**EXERCISE DIRECTIONS**
Present the records from the first line through the line containing "Claude Code" as a Markdown table with the columns Number and Record line, numbering each line and skipping blank lines.

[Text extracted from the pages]
● ● ● ● ● ● ●

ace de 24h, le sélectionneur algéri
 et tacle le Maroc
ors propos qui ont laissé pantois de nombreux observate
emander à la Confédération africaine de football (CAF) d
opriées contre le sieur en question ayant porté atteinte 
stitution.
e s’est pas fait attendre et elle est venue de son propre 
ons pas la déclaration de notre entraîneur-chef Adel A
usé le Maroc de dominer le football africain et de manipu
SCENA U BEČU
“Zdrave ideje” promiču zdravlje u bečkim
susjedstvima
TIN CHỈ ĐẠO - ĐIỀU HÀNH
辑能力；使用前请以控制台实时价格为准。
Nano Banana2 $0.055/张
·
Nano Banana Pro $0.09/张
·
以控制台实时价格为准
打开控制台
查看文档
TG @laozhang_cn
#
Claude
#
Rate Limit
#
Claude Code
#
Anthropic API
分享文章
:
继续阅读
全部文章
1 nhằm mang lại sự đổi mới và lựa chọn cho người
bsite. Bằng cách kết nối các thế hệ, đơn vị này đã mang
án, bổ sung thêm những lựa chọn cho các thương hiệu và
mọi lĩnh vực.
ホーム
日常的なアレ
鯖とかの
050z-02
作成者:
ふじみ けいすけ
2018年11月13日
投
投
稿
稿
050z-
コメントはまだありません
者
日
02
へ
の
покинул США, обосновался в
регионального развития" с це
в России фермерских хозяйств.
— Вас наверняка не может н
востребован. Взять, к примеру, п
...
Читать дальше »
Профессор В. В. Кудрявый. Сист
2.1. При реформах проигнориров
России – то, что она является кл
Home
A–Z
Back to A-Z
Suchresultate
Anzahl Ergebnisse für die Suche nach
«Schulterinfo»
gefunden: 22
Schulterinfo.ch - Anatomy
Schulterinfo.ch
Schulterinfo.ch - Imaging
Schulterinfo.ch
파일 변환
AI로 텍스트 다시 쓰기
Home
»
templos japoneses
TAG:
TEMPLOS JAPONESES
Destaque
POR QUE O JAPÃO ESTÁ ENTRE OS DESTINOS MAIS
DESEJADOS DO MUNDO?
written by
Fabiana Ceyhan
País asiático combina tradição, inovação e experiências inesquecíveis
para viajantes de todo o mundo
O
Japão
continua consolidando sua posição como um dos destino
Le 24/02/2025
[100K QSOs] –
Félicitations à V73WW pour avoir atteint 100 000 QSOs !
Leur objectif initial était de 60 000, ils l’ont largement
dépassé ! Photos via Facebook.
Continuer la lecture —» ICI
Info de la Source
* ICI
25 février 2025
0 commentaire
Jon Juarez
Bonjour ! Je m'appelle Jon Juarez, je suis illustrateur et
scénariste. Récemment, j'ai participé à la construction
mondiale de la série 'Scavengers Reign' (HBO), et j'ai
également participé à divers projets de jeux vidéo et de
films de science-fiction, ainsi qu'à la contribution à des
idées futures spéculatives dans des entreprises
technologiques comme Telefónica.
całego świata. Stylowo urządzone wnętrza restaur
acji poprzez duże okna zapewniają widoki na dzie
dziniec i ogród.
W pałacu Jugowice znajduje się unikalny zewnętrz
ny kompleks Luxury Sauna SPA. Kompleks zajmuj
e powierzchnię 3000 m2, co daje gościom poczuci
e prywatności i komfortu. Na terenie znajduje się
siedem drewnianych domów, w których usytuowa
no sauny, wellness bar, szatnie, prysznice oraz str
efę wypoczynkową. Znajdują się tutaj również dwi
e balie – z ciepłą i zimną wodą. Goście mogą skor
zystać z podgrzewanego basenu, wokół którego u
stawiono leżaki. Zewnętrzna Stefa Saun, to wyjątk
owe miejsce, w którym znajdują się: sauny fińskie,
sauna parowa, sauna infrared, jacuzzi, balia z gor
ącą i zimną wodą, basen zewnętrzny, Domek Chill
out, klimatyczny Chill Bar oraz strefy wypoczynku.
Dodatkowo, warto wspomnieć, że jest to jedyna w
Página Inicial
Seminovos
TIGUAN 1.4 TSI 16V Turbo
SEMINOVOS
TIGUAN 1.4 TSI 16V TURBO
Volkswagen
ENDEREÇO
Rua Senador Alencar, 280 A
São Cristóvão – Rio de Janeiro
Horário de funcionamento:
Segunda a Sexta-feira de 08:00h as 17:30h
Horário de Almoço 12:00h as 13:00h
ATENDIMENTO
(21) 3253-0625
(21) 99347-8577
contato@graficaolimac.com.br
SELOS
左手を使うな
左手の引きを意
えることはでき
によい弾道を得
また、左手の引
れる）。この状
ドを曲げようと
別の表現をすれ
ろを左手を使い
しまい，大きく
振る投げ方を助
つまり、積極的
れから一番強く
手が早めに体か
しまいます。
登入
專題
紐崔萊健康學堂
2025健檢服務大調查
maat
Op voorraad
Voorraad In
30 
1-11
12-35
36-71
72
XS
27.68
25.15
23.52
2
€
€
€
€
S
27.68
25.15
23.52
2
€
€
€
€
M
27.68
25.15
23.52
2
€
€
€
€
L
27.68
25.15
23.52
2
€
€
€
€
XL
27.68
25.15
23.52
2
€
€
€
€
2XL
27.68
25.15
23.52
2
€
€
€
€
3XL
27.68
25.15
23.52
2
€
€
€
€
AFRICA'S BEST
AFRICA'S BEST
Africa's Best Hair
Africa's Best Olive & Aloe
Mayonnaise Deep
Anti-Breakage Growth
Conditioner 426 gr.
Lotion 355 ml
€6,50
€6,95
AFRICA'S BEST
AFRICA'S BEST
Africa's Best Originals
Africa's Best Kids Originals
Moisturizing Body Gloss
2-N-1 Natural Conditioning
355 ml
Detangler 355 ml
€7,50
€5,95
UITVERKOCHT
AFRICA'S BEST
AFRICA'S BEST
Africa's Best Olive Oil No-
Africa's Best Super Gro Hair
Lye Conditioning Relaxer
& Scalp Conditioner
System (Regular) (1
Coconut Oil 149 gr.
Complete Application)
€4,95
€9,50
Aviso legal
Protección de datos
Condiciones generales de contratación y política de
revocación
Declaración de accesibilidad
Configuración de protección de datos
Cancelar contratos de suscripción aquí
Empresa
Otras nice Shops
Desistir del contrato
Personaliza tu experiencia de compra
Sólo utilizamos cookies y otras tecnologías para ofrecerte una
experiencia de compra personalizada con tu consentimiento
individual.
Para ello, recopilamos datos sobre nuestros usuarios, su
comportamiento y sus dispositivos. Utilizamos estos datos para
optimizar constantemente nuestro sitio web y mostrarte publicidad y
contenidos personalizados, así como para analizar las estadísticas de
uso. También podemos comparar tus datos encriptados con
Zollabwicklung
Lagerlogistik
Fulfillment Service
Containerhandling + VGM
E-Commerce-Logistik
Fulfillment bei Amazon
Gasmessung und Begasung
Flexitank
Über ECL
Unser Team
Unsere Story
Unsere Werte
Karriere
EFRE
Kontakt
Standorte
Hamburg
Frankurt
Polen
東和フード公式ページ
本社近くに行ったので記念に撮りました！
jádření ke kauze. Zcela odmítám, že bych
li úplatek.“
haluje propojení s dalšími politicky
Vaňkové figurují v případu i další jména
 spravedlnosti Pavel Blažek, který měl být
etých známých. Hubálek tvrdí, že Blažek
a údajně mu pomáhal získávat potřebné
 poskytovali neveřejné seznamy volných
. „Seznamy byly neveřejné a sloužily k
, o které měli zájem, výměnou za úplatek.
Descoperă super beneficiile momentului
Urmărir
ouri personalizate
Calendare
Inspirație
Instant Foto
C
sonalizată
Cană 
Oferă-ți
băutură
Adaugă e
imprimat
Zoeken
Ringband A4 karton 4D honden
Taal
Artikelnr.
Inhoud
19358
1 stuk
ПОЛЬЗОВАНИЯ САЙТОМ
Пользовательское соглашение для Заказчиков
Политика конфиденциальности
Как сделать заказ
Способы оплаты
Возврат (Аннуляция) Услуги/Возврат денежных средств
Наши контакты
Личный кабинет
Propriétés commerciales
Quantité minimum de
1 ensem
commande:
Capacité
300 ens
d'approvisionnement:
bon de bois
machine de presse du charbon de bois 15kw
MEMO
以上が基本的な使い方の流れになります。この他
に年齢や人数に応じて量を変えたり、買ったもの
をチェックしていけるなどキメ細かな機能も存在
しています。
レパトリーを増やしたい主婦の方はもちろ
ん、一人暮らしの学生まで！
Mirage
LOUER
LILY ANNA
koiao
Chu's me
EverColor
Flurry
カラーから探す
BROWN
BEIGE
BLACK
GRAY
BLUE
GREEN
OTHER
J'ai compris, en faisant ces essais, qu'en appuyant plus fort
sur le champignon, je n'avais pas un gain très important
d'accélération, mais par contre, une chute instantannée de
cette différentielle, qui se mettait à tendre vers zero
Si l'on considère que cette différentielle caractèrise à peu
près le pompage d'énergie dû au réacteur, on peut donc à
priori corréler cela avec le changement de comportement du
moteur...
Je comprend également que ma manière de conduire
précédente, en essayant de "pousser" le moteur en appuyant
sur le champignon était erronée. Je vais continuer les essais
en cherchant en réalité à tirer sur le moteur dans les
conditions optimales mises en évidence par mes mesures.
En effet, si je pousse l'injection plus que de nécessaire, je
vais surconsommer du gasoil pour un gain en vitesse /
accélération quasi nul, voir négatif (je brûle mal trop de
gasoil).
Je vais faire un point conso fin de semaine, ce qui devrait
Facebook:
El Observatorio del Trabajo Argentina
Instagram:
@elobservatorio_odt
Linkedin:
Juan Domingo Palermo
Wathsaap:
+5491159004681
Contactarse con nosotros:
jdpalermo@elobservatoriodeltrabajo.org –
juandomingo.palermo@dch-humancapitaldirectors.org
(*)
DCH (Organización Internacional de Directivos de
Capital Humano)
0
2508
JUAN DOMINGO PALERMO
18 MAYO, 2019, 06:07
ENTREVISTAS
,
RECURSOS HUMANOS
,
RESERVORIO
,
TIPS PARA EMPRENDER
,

● ● ● ● ● ● ●

**SOLUTION BELOW**
| Number | Record line |
|---|---|
| 1 | ace de 24h, le sélectionneur algéri |
| 2 |  et tacle le Maroc |
| 3 | ors propos qui ont laissé pantois de nombreux observate |
| 4 | emander à la Confédération africaine de football (CAF) d |
| 5 | opriées contre le sieur en question ayant porté atteinte  |
| 6 | stitution. |
| 7 | e s’est pas fait attendre et elle est venue de son propre  |
| 8 | ons pas la déclaration de notre entraîneur-chef Adel A |
| 9 | usé le Maroc de dominer le football africain et de manipu |
| 10 | SCENA U BEČU |
| 11 | “Zdrave ideje” promiču zdravlje u bečkim |
| 12 | susjedstvima |
| 13 | TIN CHỈ ĐẠO - ĐIỀU HÀNH |
| 14 | 辑能力；使用前请以控制台实时价格为准。 |
| 15 | Nano Banana2 $0.055/张 |
| 16 | · |
| 17 | Nano Banana Pro $0.09/张 |
| 18 | · |
| 19 | 以控制台实时价格为准 |
| 20 | 打开控制台 |
| 21 | 查看文档 |
| 22 | TG @laozhang_cn |
| 23 | # |
| 24 | Claude |
| 25 | # |
| 26 | Rate Limit |
| 27 | # |
| 28 | Claude Code |